C'étaient des nomades qui, pour des raisons d'efficacité et de compétence, avaient fait le choix de la "légèreté".

Les Montagnais voyaient, depuis des années déjà, circuler des pêcheurs basques, bretons ou normands dans l'estuaire du Saint-Laurent. Ils savaient donc que les "Européens" naviguaient dans des bateaux de bois, qu'ils habitaient des maisons de bois, qu'ils enterraient leurs morts dans des boîtes en bois, mais ils furent étonnés de constater qu'ils mangeaient aussi du bois.

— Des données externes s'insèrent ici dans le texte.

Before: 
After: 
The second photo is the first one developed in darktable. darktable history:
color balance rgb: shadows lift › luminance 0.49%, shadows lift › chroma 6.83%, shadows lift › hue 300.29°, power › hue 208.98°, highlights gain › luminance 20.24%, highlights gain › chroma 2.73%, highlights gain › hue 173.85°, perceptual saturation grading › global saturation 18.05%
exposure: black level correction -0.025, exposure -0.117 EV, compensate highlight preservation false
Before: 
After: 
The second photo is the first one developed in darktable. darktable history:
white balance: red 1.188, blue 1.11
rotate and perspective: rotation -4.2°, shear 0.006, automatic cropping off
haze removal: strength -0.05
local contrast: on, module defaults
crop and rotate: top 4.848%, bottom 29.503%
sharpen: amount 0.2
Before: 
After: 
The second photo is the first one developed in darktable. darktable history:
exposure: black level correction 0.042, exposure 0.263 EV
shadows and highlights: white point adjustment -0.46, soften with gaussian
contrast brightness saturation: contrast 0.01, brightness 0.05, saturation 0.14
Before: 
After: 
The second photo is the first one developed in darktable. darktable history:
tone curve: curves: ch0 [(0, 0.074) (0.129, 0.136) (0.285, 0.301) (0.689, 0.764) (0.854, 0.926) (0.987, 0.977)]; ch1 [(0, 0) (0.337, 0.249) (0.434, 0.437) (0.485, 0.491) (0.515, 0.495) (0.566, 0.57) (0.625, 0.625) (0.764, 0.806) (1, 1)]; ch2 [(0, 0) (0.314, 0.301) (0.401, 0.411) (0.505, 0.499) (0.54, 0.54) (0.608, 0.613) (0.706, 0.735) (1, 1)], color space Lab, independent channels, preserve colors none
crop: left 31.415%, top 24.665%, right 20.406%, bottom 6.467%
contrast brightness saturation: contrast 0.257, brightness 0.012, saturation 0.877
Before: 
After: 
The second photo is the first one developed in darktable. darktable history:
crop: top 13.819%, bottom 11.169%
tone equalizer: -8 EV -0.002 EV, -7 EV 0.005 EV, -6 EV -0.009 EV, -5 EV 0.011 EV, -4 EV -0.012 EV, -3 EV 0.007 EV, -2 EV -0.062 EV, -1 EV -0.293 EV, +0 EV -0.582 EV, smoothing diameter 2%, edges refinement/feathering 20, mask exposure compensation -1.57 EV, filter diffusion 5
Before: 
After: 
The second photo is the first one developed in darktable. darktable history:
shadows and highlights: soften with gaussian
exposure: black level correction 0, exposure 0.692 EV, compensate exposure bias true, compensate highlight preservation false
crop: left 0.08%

En effet, Jacques Cartier avait fait porter aux montagnais de Tadoussac, en guise de cadeaux, du vin et des biscuits secs (et durs) de marins. Les Montagnais ont jeté ces produits à la mer car c'en était trop : ces hommes à peau blanche buvaient aussi du sang et mangeaient du bois.

Depuis ce temps, les Montagnais ont appelé ces hommes à peau blanche mishtikussat, "les gens du bois" et plusieurs communautés montagnaises utilisent encore cette appellation.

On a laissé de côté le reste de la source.